### Task details
Set out exactly, line by line, the stretch of data below that begins at the line containing "architectural model: none" and ends at the line containing "water bottle: present", with both ends kept.

===== Provided records =====

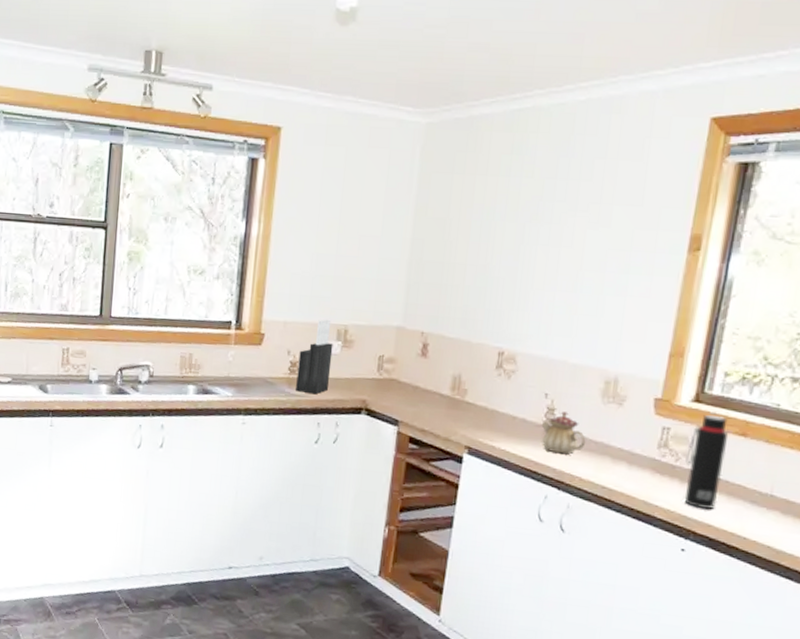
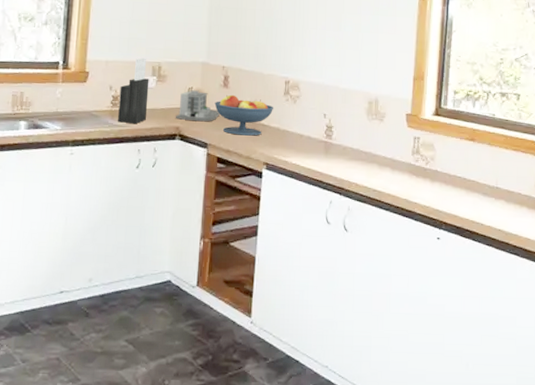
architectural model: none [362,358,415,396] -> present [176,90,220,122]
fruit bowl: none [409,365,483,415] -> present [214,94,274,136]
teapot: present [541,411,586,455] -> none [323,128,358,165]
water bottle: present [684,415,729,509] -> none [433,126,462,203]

=====
===== Provided records =====

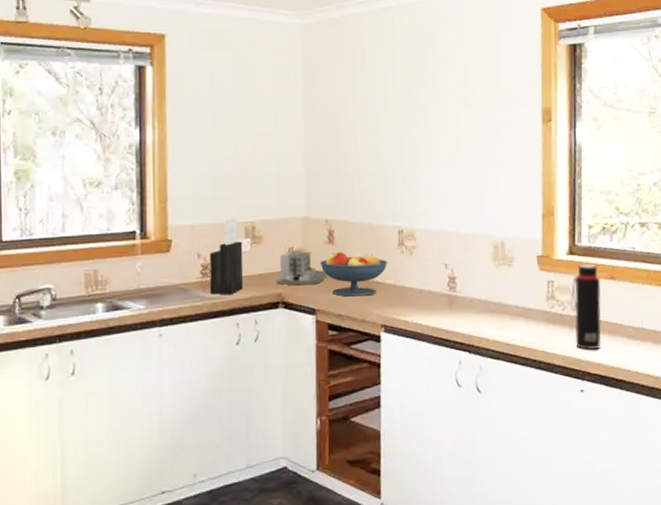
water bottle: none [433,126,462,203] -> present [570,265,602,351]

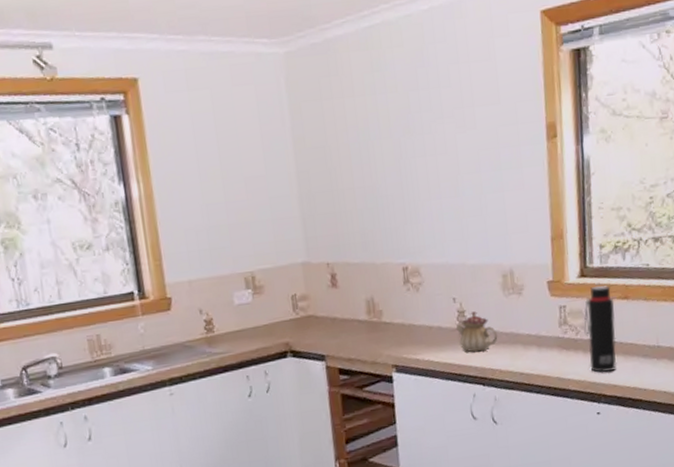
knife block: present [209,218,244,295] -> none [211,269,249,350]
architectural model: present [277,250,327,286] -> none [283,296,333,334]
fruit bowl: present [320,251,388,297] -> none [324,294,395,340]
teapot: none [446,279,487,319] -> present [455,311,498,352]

=====

### Result of the task
architectural model: none [362,358,415,396] -> present [176,90,220,122]
fruit bowl: none [409,365,483,415] -> present [214,94,274,136]
teapot: present [541,411,586,455] -> none [323,128,358,165]
water bottle: present [684,415,729,509] -> none [433,126,462,203]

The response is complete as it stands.